Hong Kong’s chief executive has defended the new national security law imposed by Beijing last week, saying it was not all “doom and gloom”, despite global backlash over the sweeping legislation branding by activists as a “death knell” for the city.
Carrie Lam sought to assuage fears over the new legislation, which gives police powers to crack down on what China describes broadly as secession, subversion, terrorism and collusion with foreign forces.
“Compared with the national security laws of other countries, it is a rather mild law,” said Ms Lam. “Its scope is not as broad as that in other countries and even China.”
She added that the law would restore Hong Kong’s status as one of the safest cities in the world, after weeks of protests last year that sometimes turned violent as police used extreme force in clashes with demonstrators.
But citizens are becoming increasingly fearful for their safety and freedom of speech as the new law targets those who used their social media platforms to call for greater democracy and more police accountability.
Some pro-democracy slogans such as “Liberate Hong Kong, revolution of our time” have been criminalised under the legislation, which the Hong Kong government says has separatist connotations.
Individuals who post such messages could face fines of up to HK$100,000 (approximately £10,300) or a jail term of up to one year.

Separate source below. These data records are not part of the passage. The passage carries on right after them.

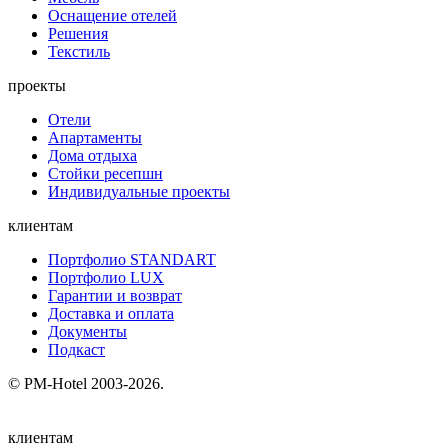
Оснащение отелей
Решения
Текстиль
проекты
Отели
Апартаменты
Дома отдыха
Стойки ресепшн
Индивидуальные проекты
клиентам
Портфолио STANDART
Портфолио LUX
Гарантии и возврат
Доставка и оплата
Документы
Подкаст
© PM-Hotel 2003-2026.
клиентам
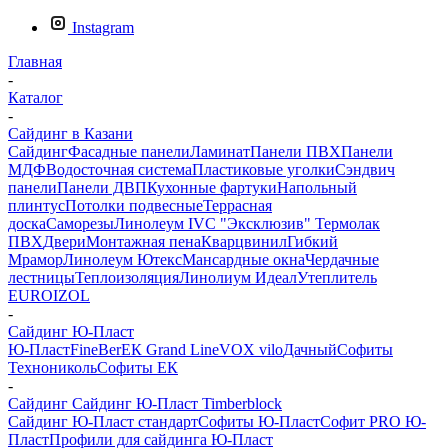
Instagram
Главная
-
Каталог
-
Сайдинг в Казани
Сайдинг
Фасадные панели
Ламинат
Панели ПВХ
Панели
МДФ
Водосточная система
Пластиковые уголки
Сэндвич
панели
Панели ДВП
Кухонные фартуки
Напольный
плинтус
Потолки подвесные
Террасная
доска
Саморезы
Линолеум IVC
"Эксклюзив" Термолак
ПВХ
Двери
Монтажная пена
Кварцвинил
Гибкий
Мрамор
Линолеум Ютекс
Мансардные окна
Чердачные
лестницы
Теплоизоляция
Линолиум Идеал
Утеплитель
EUROIZOL
-
Сайдинг Ю-Пласт
Ю-Пласт
FineBer
ЕК
Grand Line
VOX vilo
Дачный
Софиты
Технониколь
Софиты ЕК
-
Сайдинг Сайдинг Ю-Пласт Timberblock
Сайдинг Ю-Пласт стандарт
Софиты Ю-Пласт
Софит PRO Ю-
Пласт
Профили для сайдинга Ю-Пласт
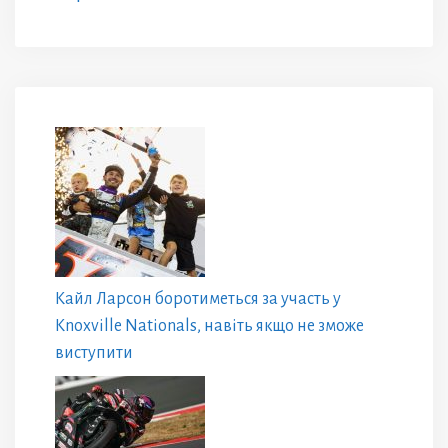
Кайл Ларсон боротиметься за участь у
Knoxville Nationals, навіть якщо не зможе
виступити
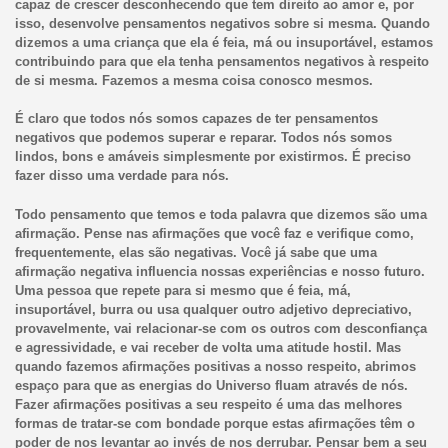
capaz de crescer desconhecendo que tem direito ao amor e, por
isso, desenvolve pensamentos negativos sobre si mesma. Quando
dizemos a uma criança que ela é feia, má ou insuportável, estamos
contribuindo para que ela tenha pensamentos negativos à respeito
de si mesma. Fazemos a mesma coisa conosco mesmos.
É claro que todos nós somos capazes de ter pensamentos
negativos que podemos superar e reparar. Todos nós somos
lindos, bons e amáveis simplesmente por existirmos. É preciso
fazer disso uma verdade para nós.
Todo pensamento que temos e toda palavra que dizemos são uma
afirmação. Pense nas afirmações que você faz e verifique como,
frequentemente, elas são negativas. Você já sabe que uma
afirmação negativa influencia nossas experiências e nosso futuro.
Uma pessoa que repete para si mesmo que é feia, má,
insuportável, burra ou usa qualquer outro adjetivo depreciativo,
provavelmente, vai relacionar-se com os outros com desconfiança
e agressividade, e vai receber de volta uma atitude hostil. Mas
quando fazemos afirmações positivas a nosso respeito, abrimos
espaço para que as energias do Universo fluam através de nós.
Fazer afirmações positivas a seu respeito é uma das melhores
formas de tratar-se com bondade porque estas afirmações têm o
poder de nos levantar ao invés de nos derrubar. Pensar bem a seu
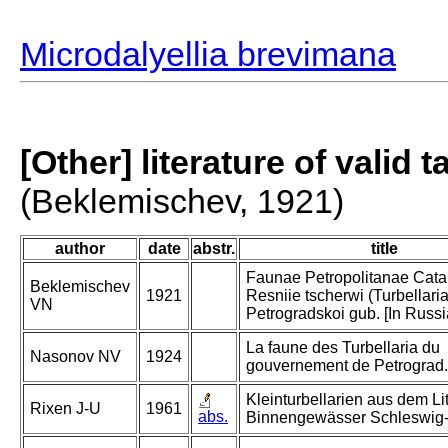
Microdalyellia brevimana
[Other] literature of valid 
(Beklemischev, 1921)
author
date
abstr.
title
Faunae Petropolitanae Catal
Beklemischev
1921
Resniie tscherwi (Turbellaria
VN
Petrogradskoi gub. [In Russi
La faune des Turbellaria du
Nasonov NV
1924
gouvernement de Petrograd.
Kleinturbellarien aus dem Lit
Rixen J-U
1961
abs.
Binnengewässer Schleswig-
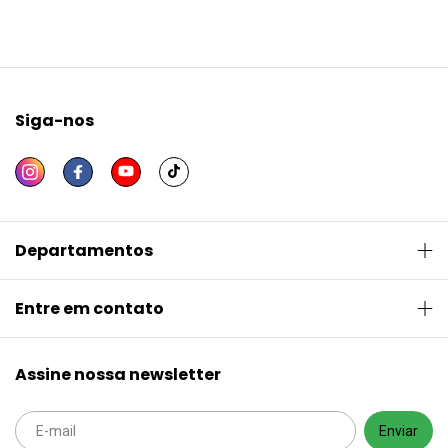
Siga-nos
Departamentos
Entre em contato
Assine nossa newsletter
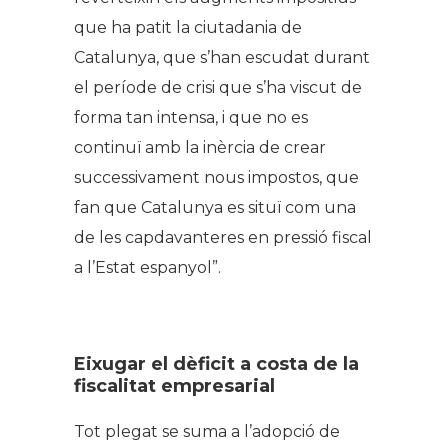
que ha patit la ciutadania de
Catalunya, que s’han escudat durant
el període de crisi que s’ha viscut de
forma tan intensa, i que no es
continuï amb la inèrcia de crear
successivament nous impostos, que
fan que Catalunya es situï com una
de les capdavanteres en pressió fiscal
a l’Estat espanyol”.
Eixugar el dèficit a costa de la
fiscalitat empresarial
Tot plegat se suma a l’adopció de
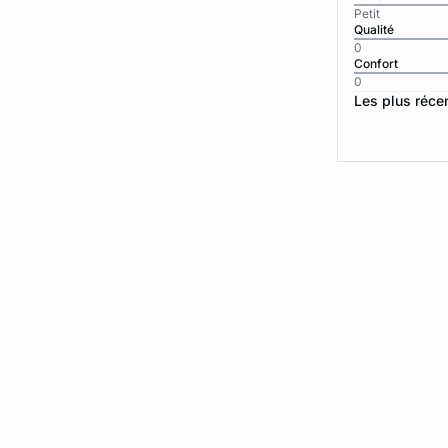
Petit
Qualité
0
Confort
0
Les plus réce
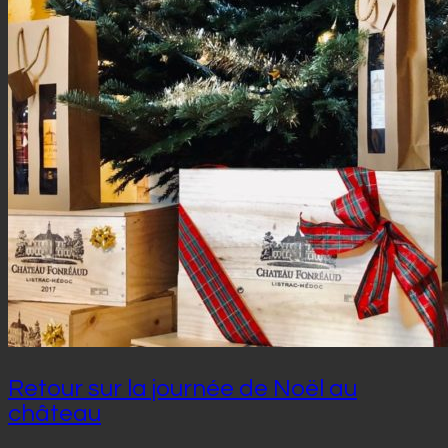
Retour sur la journée de Noël au
château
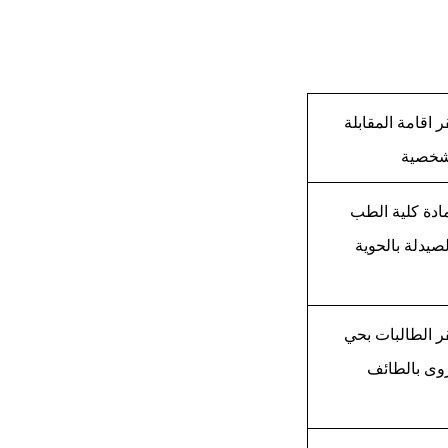
 اقامة المقابلة
شخصية
ادة كلية الطب
صيدلة بالحوية
ر الطالبات بحي
وى بالطائف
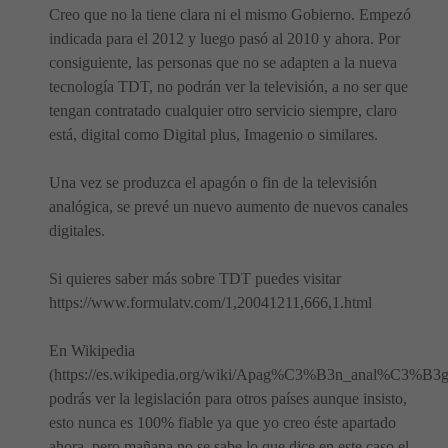
Creo que no la tiene clara ni el mismo Gobierno. Empezó
indicada para el 2012 y luego pasó al 2010 y ahora. Por
consiguiente, las personas que no se adapten a la nueva
tecnología TDT, no podrán ver la televisión, a no ser que
tengan contratado cualquier otro servicio siempre, claro
está, digital como Digital plus, Imagenio o similares.
Una vez se produzca el apagón o fin de la televisión
analógica, se prevé un nuevo aumento de nuevos canales
digitales.
Si quieres saber más sobre TDT puedes visitar
https://www.formulatv.com/1,20041211,666,1.html
En Wikipedia
(https://es.wikipedia.org/wiki/Apag%C3%B3n_anal%C3%B3g
podrás ver la legislación para otros países aunque insisto,
esto nunca es 100% fiable ya que yo creo éste apartado
ahora, pero mañana no se sabe lo que dice en este caso el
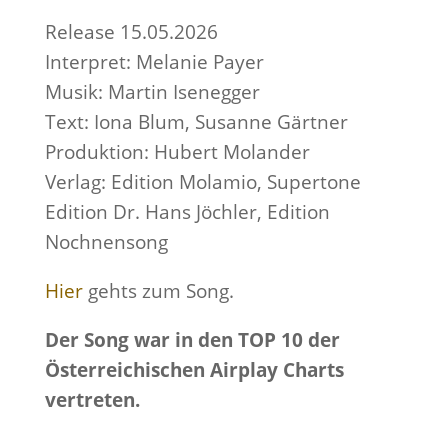
Release 15.05.2026
Interpret: Melanie Payer
Musik: Martin Isenegger
Text: Iona Blum, Susanne Gärtner
Produktion: Hubert Molander
Verlag: Edition Molamio, Supertone
Edition Dr. Hans Jöchler, Edition
Nochnensong
Hier
gehts zum Song.
Der Song war in den TOP 10 der
Österreichischen Airplay Charts
vertreten.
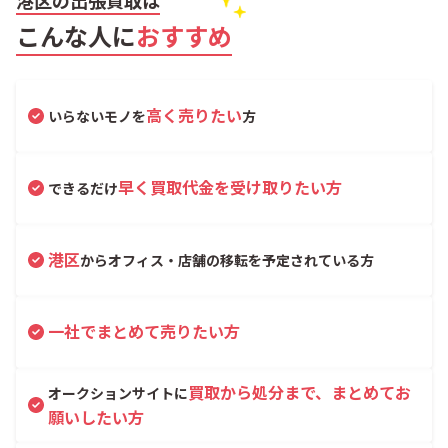
こんな人に
おすすめ
高く売りたい
いらないモノを
方
早く買取代金を受け取りたい方
できるだけ
港区
からオフィス・店舗の移転を予定されている方
一社でまとめて売りたい方
買取から処分まで、まとめてお
オークションサイトに
願いしたい方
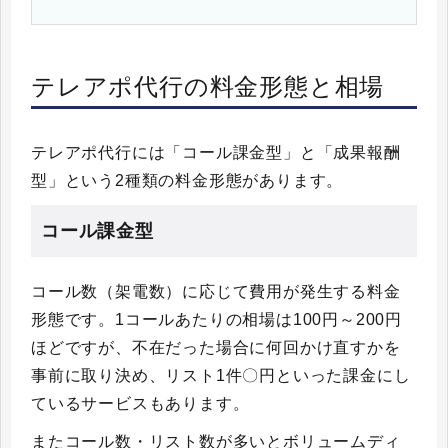
テレアポ代行の料金形態と相場
テレアポ代行には「コール課金型」と「成果報酬
型」という2種類の料金形態があります。
コール課金型
コール数（架電数）に応じて費用が発生する料金
形態です。1コールあたりの相場は100円～200円
ほどですが、不在だった場合に何回かけ直すかを
事前に取り決め、リスト1件〇円といった課金にし
ているサービスもあります。
またコール数・リスト数が多いとボリュームディ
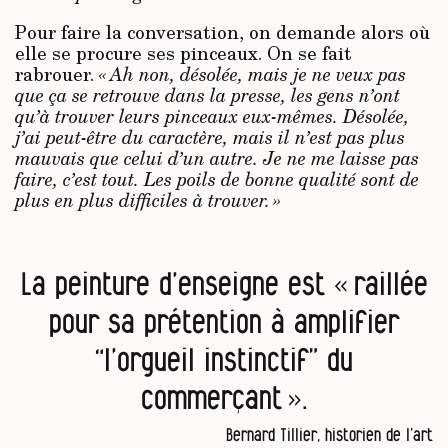
Pour faire la conversation, on demande alors où
elle se procure ses pinceaux. On se fait
rabrouer.
« Ah non, désolée, mais je ne veux pas
que ça se retrouve dans la presse, les gens n’ont
qu’à trouver leurs pinceaux eux-mêmes. Désolée,
j’ai peut-être du caractère, mais il n’est pas plus
mauvais que celui d’un autre. Je ne me laisse pas
faire, c’est tout. Les poils de bonne qualité sont de
plus en plus difficiles à trouver. »
La peinture d’enseigne est « raillée
pour sa prétention à amplifier
“l’orgueil instinctif” du
commerçant ».
Bernard Tillier, historien de l’art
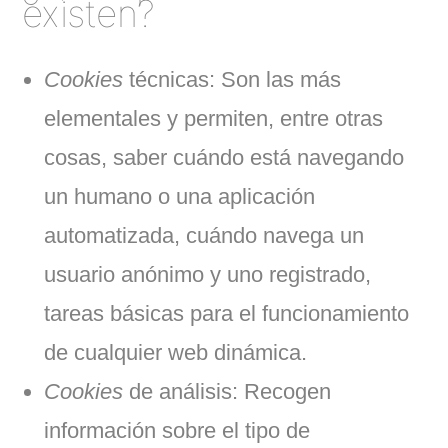
existen?
Cookies
técnicas: Son las más
elementales y permiten, entre otras
cosas, saber cuándo está navegando
un humano o una aplicación
automatizada, cuándo navega un
usuario anónimo y uno registrado,
tareas básicas para el funcionamiento
de cualquier web dinámica.
Cookies
de análisis: Recogen
información sobre el tipo de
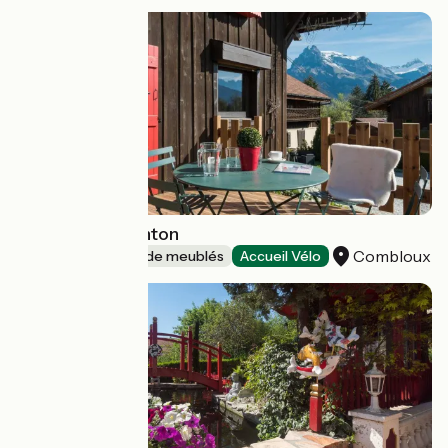
Le Mazot de Janton
Combloux
Gîtes et locations de meublés
Accueil Vélo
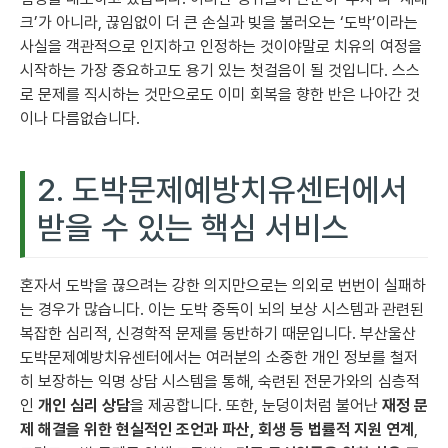
크’가 아니라, 끊임없이 더 큰 손실과 빚을 불러오는 ‘도박’이라는
사실을 객관적으로 인지하고 인정하는 것이야말로 치유의 여정을
시작하는 가장 중요하고도 용기 있는 첫걸음이 될 것입니다. 스스
로 문제를 직시하는 것만으로도 이미 회복을 향한 반은 나아간 것
이나 다름없습니다.
2. 도박문제예방치유센터에서
받을 수 있는 핵심 서비스
혼자서 도박을 끊으려는 강한 의지만으로는 의외로 번번이 실패하
는 경우가 많습니다. 이는 도박 중독이 뇌의 보상 시스템과 관련된
복잡한 심리적, 신경학적 문제를 동반하기 때문입니다. 부산울산
도박문제예방치유센터에서는 여러분의 소중한 개인 정보를 철저
히 보장하는 익명 상담 시스템을 통해, 숙련된 전문가와의 심층적
인
개인 심리 상담
을 제공합니다. 또한, 눈덩이처럼 불어난
재정 문
제 해결을 위한 현실적인 조언과 파산, 회생 등 법률적 지원 연계
,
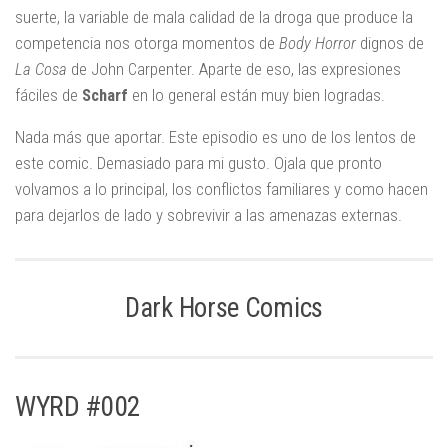
suerte, la variable de mala calidad de la droga que produce la
competencia nos otorga momentos de
Body
Horror
dignos de
La Cosa
de John Carpenter. Aparte de eso, las expresiones
fáciles de
Scharf
en lo general están muy bien logradas.
Nada más que aportar. Este episodio es uno de los lentos de
este comic. Demasiado para mi gusto. Ojala que pronto
volvamos a lo principal, los conflictos familiares y como hacen
para dejarlos de lado y sobrevivir a las amenazas externas.
Dark Horse Comics
WYRD #002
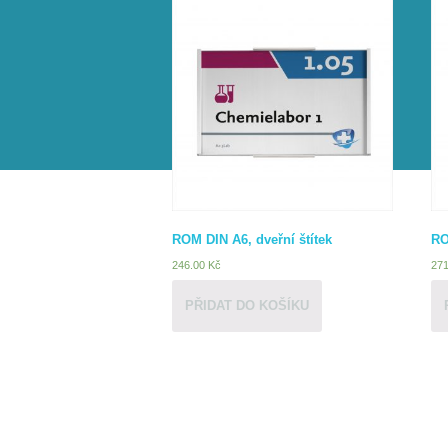
ROM DIN A6, dveřní štítek
RO
246.00
Kč
27
PŘIDAT DO KOŠÍKU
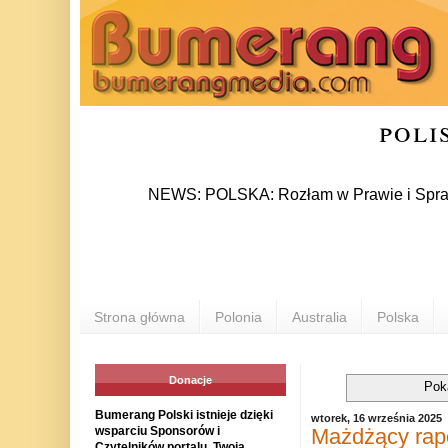
poli
NEWS: POLSKA: Rozłam w Prawie i Sprawiedliwości
Strona główna
Polonia
Australia
Polska
Donacje
Pok
Bumerang Polski istnieje dzięki
wtorek, 16 września 2025
Mażdżący rapo
wsparciu Sponsorów i
Czytelników portalu. Twoja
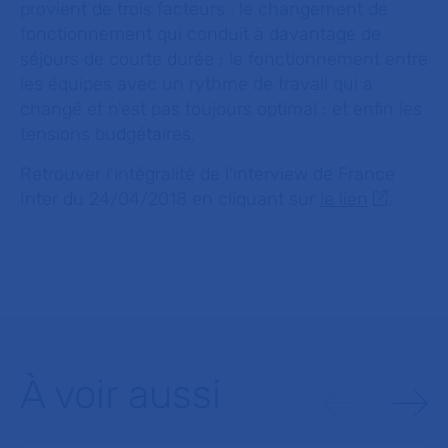
provient de trois facteurs : le changement de
fonctionnement qui conduit à davantage de
séjours de courte durée ; le fonctionnement entre
les équipes avec un rythme de travail qui a
changé et n'est pas toujours optimal ; et enfin les
tensions budgétaires.
Retrouver l'intégralité de l'interview de France
Inter du 24/04/2018 en cliquant sur
le lien
.
À voir aussi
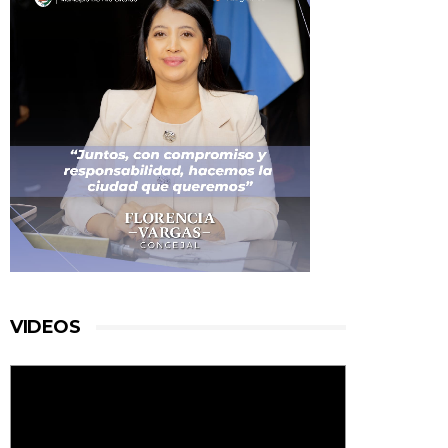
VIDEOS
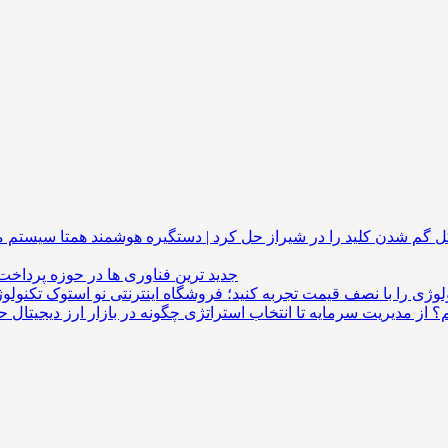
گم شدن کلید را در شیراز حل کرد | دستگیره هوشمند
جدید ترین فناوری ها در حوزه پرداخت
لوژی را با نصف قیمت تجربه کنید؛ فروشگاه اینترنتی نو استوک
م؟ از مدیریت سرمایه تا انتخاب استراتژی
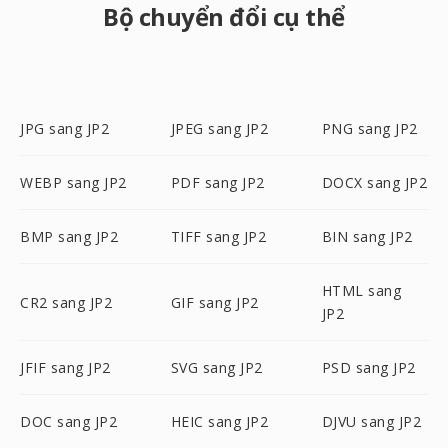
Bộ chuyển đổi cụ thể
JPG sang JP2
JPEG sang JP2
PNG sang JP2
WEBP sang JP2
PDF sang JP2
DOCX sang JP2
BMP sang JP2
TIFF sang JP2
BIN sang JP2
HTML sang
CR2 sang JP2
GIF sang JP2
JP2
JFIF sang JP2
SVG sang JP2
PSD sang JP2
DOC sang JP2
HEIC sang JP2
DJVU sang JP2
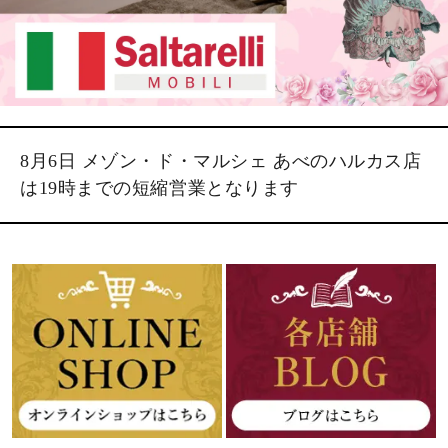
8月6日 メゾン・ド・マルシェ あべのハルカス店
は19時までの短縮営業となります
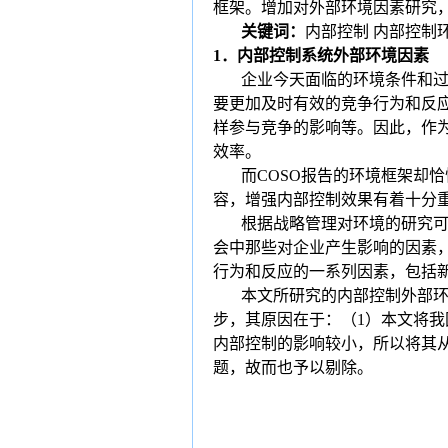
框架。增加对外部环境因素研究
关键词：
内部控制
内部控制
1
．
内部控制系统外部环境因素
企业今天面临的环境条件和
要更加及时有效的竞争行为和反
样参与竞争的影响等。因此，作
效率。
而
COSO
报告的环境框架却恰
容，增强内部控制效果有着十分
根据战略管理对环境的研究
会中那些对企业产生影响的因素
行为和反应的一系列因素，包括
本文所研究的内部控制外部
步
，其原因在于：（
1
）本文将我
内部控制的影响较小，所以将其
题，故而也予以剔除。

Joshua Wong, one of the city’s most prominent young pro-democracy activists, issued a plea on Tuesday for the world to stand in solidarity with Hong Kong, adding that the people of Hong Kong would “never give up and surrender to Beijing”.
Speaking to reporters outside a court where he and several other campaigners were facing prosecution for their involvement in last year’s protests, Mr Wong said: “We still have to let the world know that now is the time to stand with Hong Kong… We encourage the global community to let our voice be heard around the world.”
After the legislation came into force at the same time it was made public just before midnight last Tuesday, police arrested about 10 people for related offences the next day.
The legislation has been criticised and condemned by other countries, including the UK and the US, as well as rights groups who are concerned it undermines the freedoms guaranteed under the “one country, two systems” agreement as part of Hong Kong’s return to Chinese rule in 1997.
Both Hong Kong and Chinese government officials have said the law is vital to plug gaping holes in national security defences, exposed by the city’s failure to pass such laws by itself as required under its mini-constitution, the Basic Law.
Ms Lam said cases involving the new mainland agency in Hong Kong will be “rare” and that national security was a “red line” that should not be crossed.
She also said she could guarantee press freedom to the Foreign Correspondents’ Club (FCC) in Hong Kong if they in turn gave |a 100 per cent guarantee” they would not breach the new law.
According to the Hong Kong Free Press, she said: “It is not a question of me standing here to give you a guarantee of what you may or may not do in the days and weeks and years ahead.
“But the law has clearly defined the four types of acts and activities which we need to prevent and curb and punish in accordance with the law.”
Additional details of the law were released on Monday, which said security forces had overriding authority to enter and search properties for evidence and stop people from leaving the city.